Consider the Taylor's expansion around $c=0$ and find the first 4 terms for the function $\exp(\sin x)$.
I have done this but I'm not sure if is correct.
$$e^{\sin x}=\left(1+x+\frac{x^2}{2!}+\dots+\frac{x^{n-1}}{(n-1)!}\right)^{x-\frac{x^3}{3!}+\frac{x^5}{5!}+\dots+(-1)^{n-1} \frac{x^{2n-1}}{(2n-1)!}}$$
On
We may avoid the use of the definition, by taking the composition of the expansions of $e^x$ and $\sin(x)$ at $x=0$: $$\begin{align} e^{\sin(x)}&=e^{x-\frac{x^3}{3!}+o(x^4)}\\ &=1+\left(x-\frac{x^3}{3!}+o(x^4)\right) +\frac{1}{2!}\left(x-\frac{x^3}{3!}+o(x^4)\right)^2 \\&\qquad+\frac{1}{3!}\left(x+o(x^2)\right)^3+\frac{1}{4!}\left(x+o(x^2)\right)^4+o(x^4)\\ &=1+x-\frac{x^3}{6}+\frac{x^2}{2}-\frac{x^4}{6}+\frac{x^3}{6} +\frac{x^4}{24}+o(x^4)\\ &=1+x+\frac{x^2}{2}-\frac{x^4}{8}+o(x^4). \end{align}$$
On
You know that$$e^y=1+y+\frac12y^2+\frac16y^3+\frac1{24}y^4+\cdots\tag1$$and that$$\sin(x)=x-\frac16x^3+\cdots\tag2$$So, in the RHS of$(1)$ replace $y$ with the RHS of $(2)$ and then forget the monomials whose degree is greater than $4$.
On
You want terms up to $x^3$. The exponential is $e^t=1+t+\frac{t^2}2+\cdots$ and the sine $\sin x=x-\frac{x^3}{3!}+\frac{x^5}{5!}-\cdots$. Hence you only need to expand from two terms of the sine, as the others already exceed the degree $3$.
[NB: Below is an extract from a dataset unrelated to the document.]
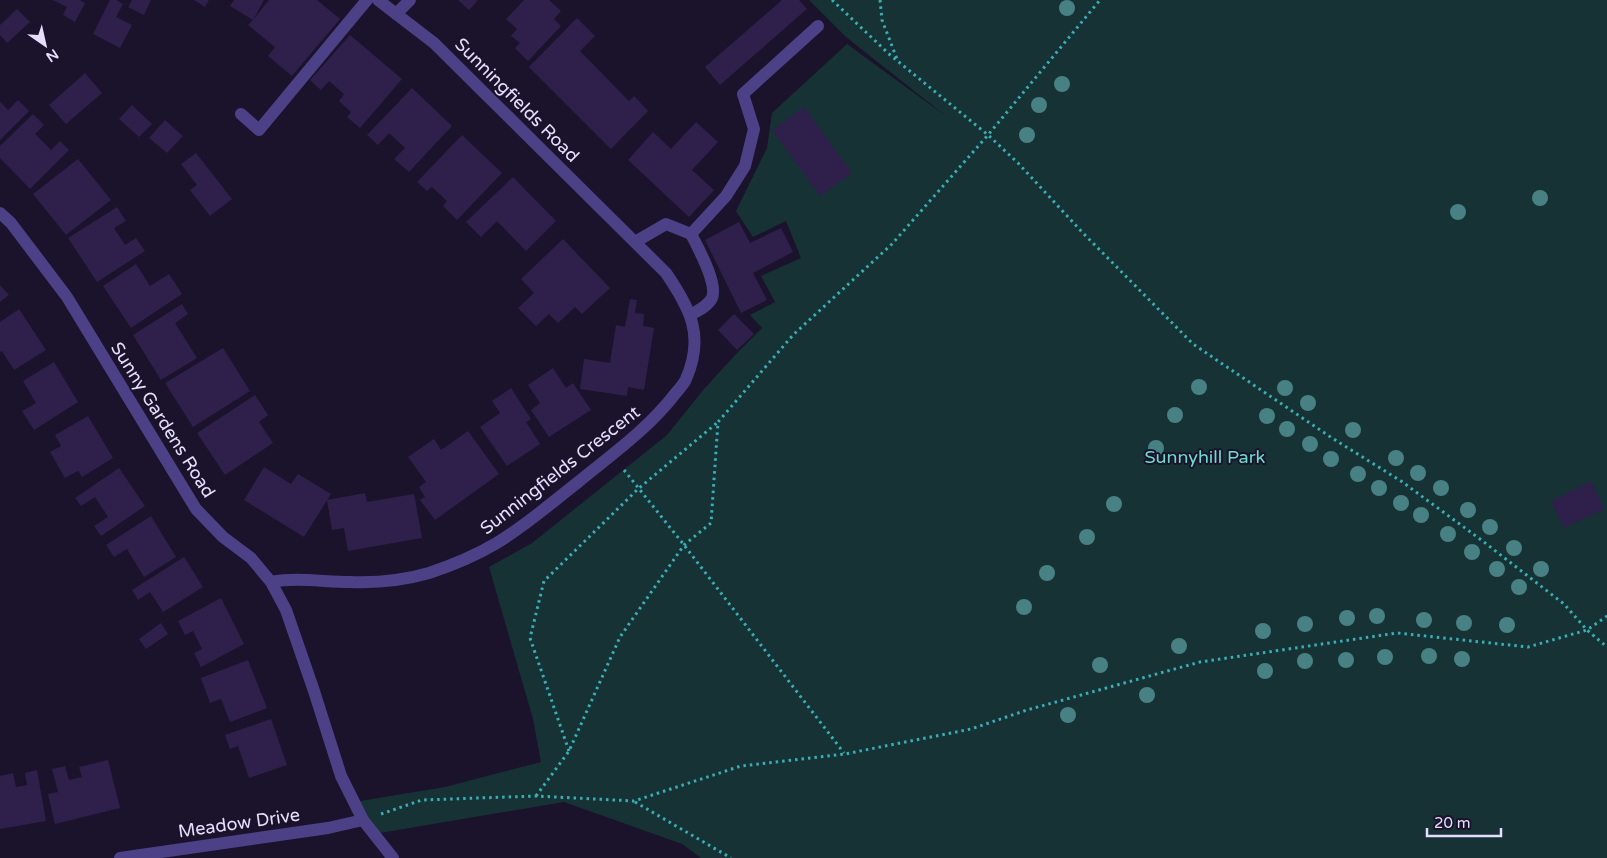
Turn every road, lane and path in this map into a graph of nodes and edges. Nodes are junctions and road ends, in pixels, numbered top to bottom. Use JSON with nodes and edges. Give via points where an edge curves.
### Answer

Now, only expanding the necessary terms
$$\begin{align}1&\to1\\ t&\to x-\frac{x^3}6\\ \frac{t^2}2&\to\frac{x^2}2-\cdots\\ \frac{t^3}6&\to\frac{x^3}6-\cdots \end{align}$$
and in total
$$1+x+\frac{x^2}2+0\,x^3.$$
With a little more courage, up to degree $5$:
$$\begin{align}1&\to1\\ t&\to x-\frac{x^3}6+\frac{x^5}{120}\\ \frac{t^2}2&\to\frac{x^2}2-\frac{x^4}6\cdots\\ \frac{t^3}{6}&\to\frac{x^3}{6}-\frac{x^5}{12}\cdots\\ \frac{t^4}{24}&\to\frac{x^4}{24}\cdots\\ \frac{t^5}{120}&\to\frac{x^5}{120}\cdots \end{align}$$
gives
$$1+x+\frac{x^2}2-\frac{x^4}8-\frac{x^5}{15}.$$
Hint: if $f(x)= e^{\sin x}$, compute $f', f''$ and $f'''$. Then the first 4 terms are
$f(0), f'(0)x, \frac{f''(0)}{2}x^2$ and $\frac{f'''(0)}{6}x^3.$